Problems and tasks:
1. Decide whether each statement below agrees with the Gemilang Coachwork profile, answering yes or no and quoting the exact words of the profile that settle it: (a) GML was founded in 1989 to assemble wooden bodies for bus and truck chassis; (b) GML's own shares are listed on the Hong Kong Stock Exchange; (c) GML has exported fewer than 1,000 buses.
2. According to the Gemilang Coachwork profile, which company wholly owns GML?
3. Extract from the Gemilang Coachwork profile the passage starting at "Gemilang Coachwork Sdn" and ending at "and bus operators.", copying it word for word.

Excerpt to read:

··········

Gemilang Coachwork Sdn Bhd ("GML") is a manufacturer of commercial vehicles including but not limited to buses and coaches. Based in Malaysia, GML specialises in designing and manufacturing bus bodies and the assembly of buses. GML is also one of the first companies in Malaysia to assemble fully electric buses. 

GML is a wholly-owned subsidiary of Gemilang International Limited, which issued shares are listed on the Main Board of Hong Kong Stock Exchange (Stock Code: 6163 HK).

History
Gemilang Coachwork was founded on 23 September 1989 to assemble wooden bodies for bus and truck chassis. Today, GML is a reputable bus body builder with a track record of exporting more than 3,000 buses to the United States, Australia, Singapore, UAE, China, Hong Kong, New Zealand, Vietnam and other countries for a wide range of international chassis manufacturers and bus operators.

··········

Information given:
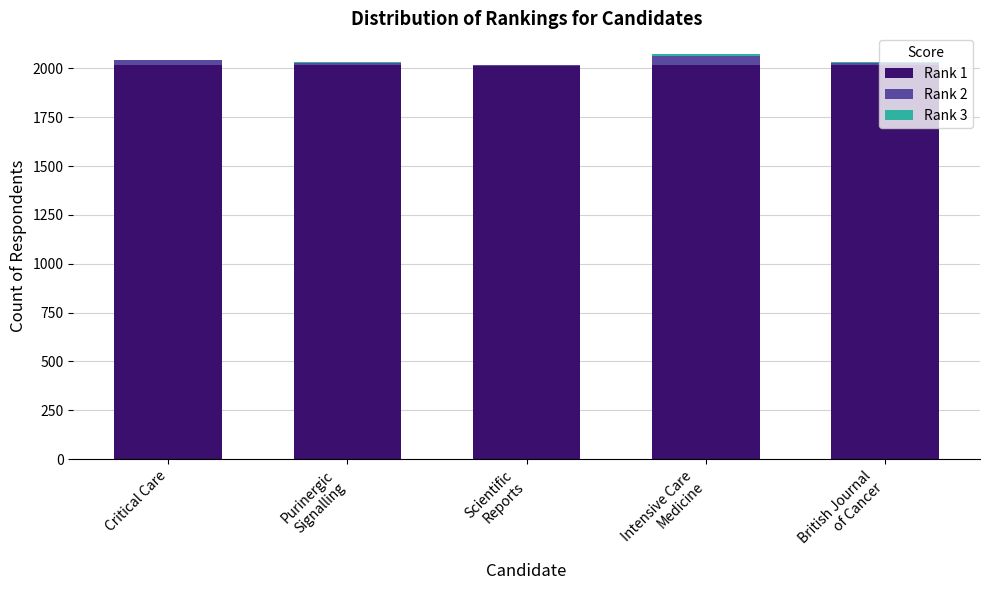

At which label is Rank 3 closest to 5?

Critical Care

··········

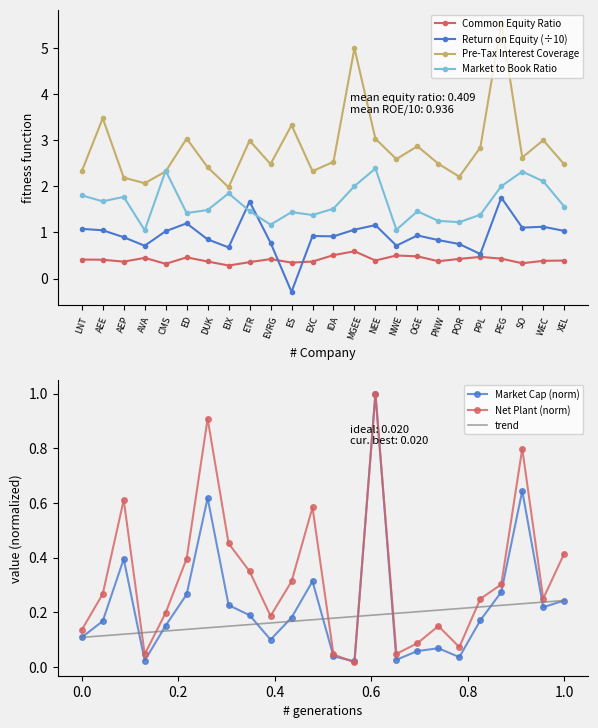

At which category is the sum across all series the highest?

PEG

··········

Exercise results:
1.
(a) Yes: "Gemilang Coachwork was founded on 23 September 1989 to assemble wooden bodies for bus and truck chassis."
(b) No: "GML is a wholly-owned subsidiary of Gemilang International Limited, which issued shares are listed on the Main Board of Hong Kong Stock Exchange"
(c) No: "a track record of exporting more than 3,000 buses"

2. Gemilang International Limited.

3.
Gemilang Coachwork Sdn Bhd ("GML") is a manufacturer of commercial vehicles including but not limited to buses and coaches. Based in Malaysia, GML specialises in designing and manufacturing bus bodies and the assembly of buses. GML is also one of the first companies in Malaysia to assemble fully electric buses. 

GML is a wholly-owned subsidiary of Gemilang International Limited, which issued shares are listed on the Main Board of Hong Kong Stock Exchange (Stock Code: 6163 HK).

History
Gemilang Coachwork was founded on 23 September 1989 to assemble wooden bodies for bus and truck chassis. Today, GML is a reputable bus body builder with a track record of exporting more than 3,000 buses to the United States, Australia, Singapore, UAE, China, Hong Kong, New Zealand, Vietnam and other countries for a wide range of international chassis manufacturers and bus operators.